Par suite de la construction des chapelles entre les contre-forts de la nef, les deux pignons du transsept, de la fin du XIIe siècle, se trouvaient en retraite de la saillie formée par ces chapelles, ce qui devait produire extérieurement et intérieurement un très mauvais effet. Ainsi que le constate l'inscription  sculptée à la base du portail méridional, les pignons du transsept furent démolis et avancés d'une travée en 1257[9] (1). Le maître des œuvres, Jean de Chelles, construisit les deux magnifiques pignons du nord et du midi, et les premières chapelles du chœur, jusqu'à la porte Rouge inclusivement, du côté septentrional, et jusqu'à l'ancienne galerie de communication de l'évêché, du côté méridional.

Au commencement du XIVe siècle, l'évêque Matiffas de Bucy fit construire les chapelles du rond-point, entre les saillies des anciens contre-forts de l'église de Maurice de Sully.  Quant aux grands arcs-boutants, autrefois à deux volées, l'abaissement des voûtes du triforium en nécessita la construction en une seule volée. Ceux de la nef furent refaits d'après ce dernier tracé, vers 1245, au moment où l'on construisait les premières chapelles; ceux du chœur, de 1260 à 1300. C'est aussi à cette dernière date qu'il faut reporter la réfection des fenêtres absidales de la galerie supérieure.

(Enregistrements d'un ensemble de questions spatiales)

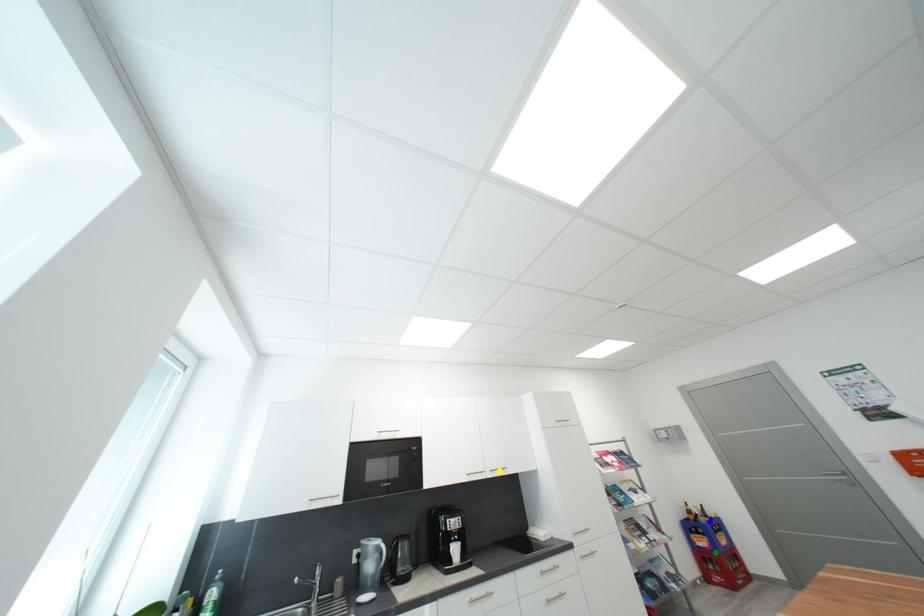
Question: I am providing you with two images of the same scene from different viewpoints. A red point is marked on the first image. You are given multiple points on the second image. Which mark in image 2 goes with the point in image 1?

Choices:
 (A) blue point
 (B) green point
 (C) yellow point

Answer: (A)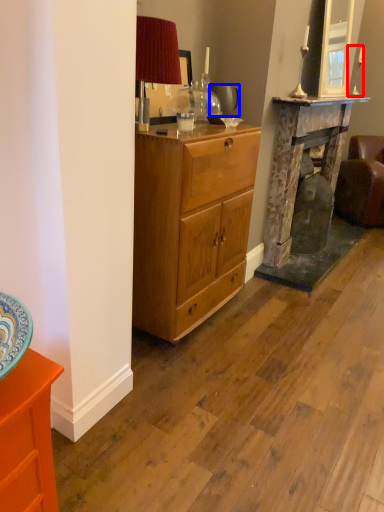
Question: Among these objects, which one is nearest to the camera, candle holder (highlighted by a red box) or teapot (highlighted by a blue box)?

Choices:
 (A) candle holder
 (B) teapot

Answer: (B)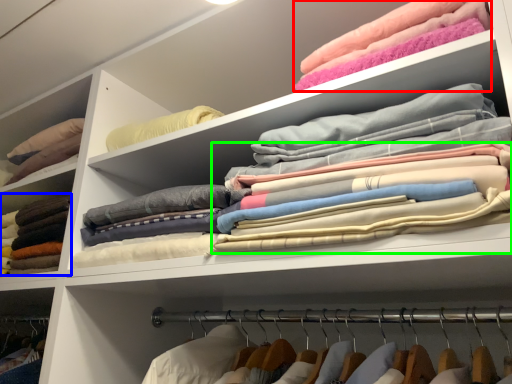
Question: Based on their relative distances, which object is farther from clothing (highlighted by a red box)? Choose from clothing (highlighted by a blue box) and clothing (highlighted by a green box).

Choices:
 (A) clothing
 (B) clothing

Answer: (A)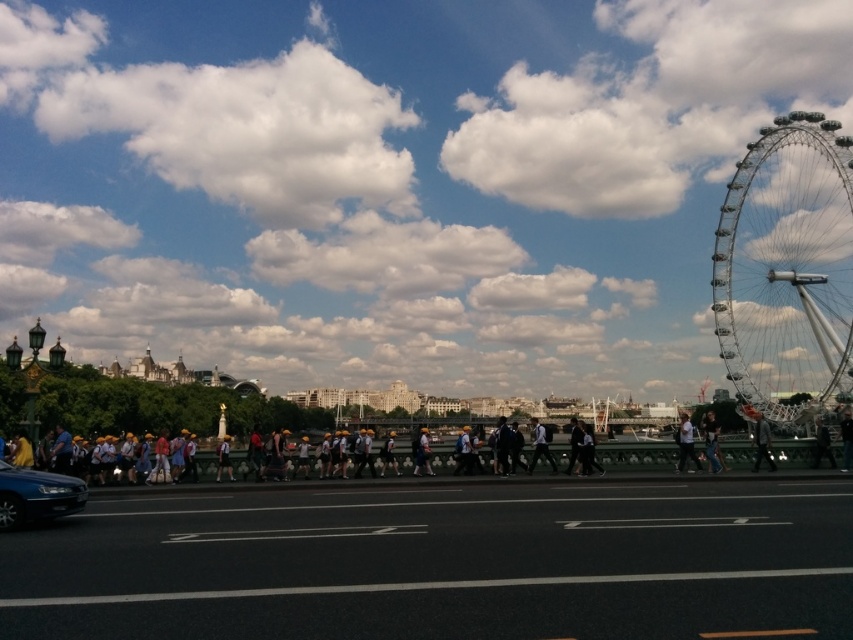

*CONSIGNE*. Recopiez le passage sur les pignons du transsept, de « Par suite de » jusqu'à « du côté méridional. », en remplaçant « magnifiques » par « superbes ». La liste n'a aucun rapport avec le passage.

*CORRIGÉ*.
Par suite de la construction des chapelles entre les contre-forts de la nef, les deux pignons du transsept, de la fin du XIIe siècle, se trouvaient en retraite de la saillie formée par ces chapelles, ce qui devait produire extérieurement et intérieurement un très mauvais effet. Ainsi que le constate l'inscription  sculptée à la base du portail méridional, les pignons du transsept furent démolis et avancés d'une travée en 1257[9] (1). Le maître des œuvres, Jean de Chelles, construisit les deux superbes pignons du nord et du midi, et les premières chapelles du chœur, jusqu'à la porte Rouge inclusivement, du côté septentrional, et jusqu'à l'ancienne galerie de communication de l'évêché, du côté méridional.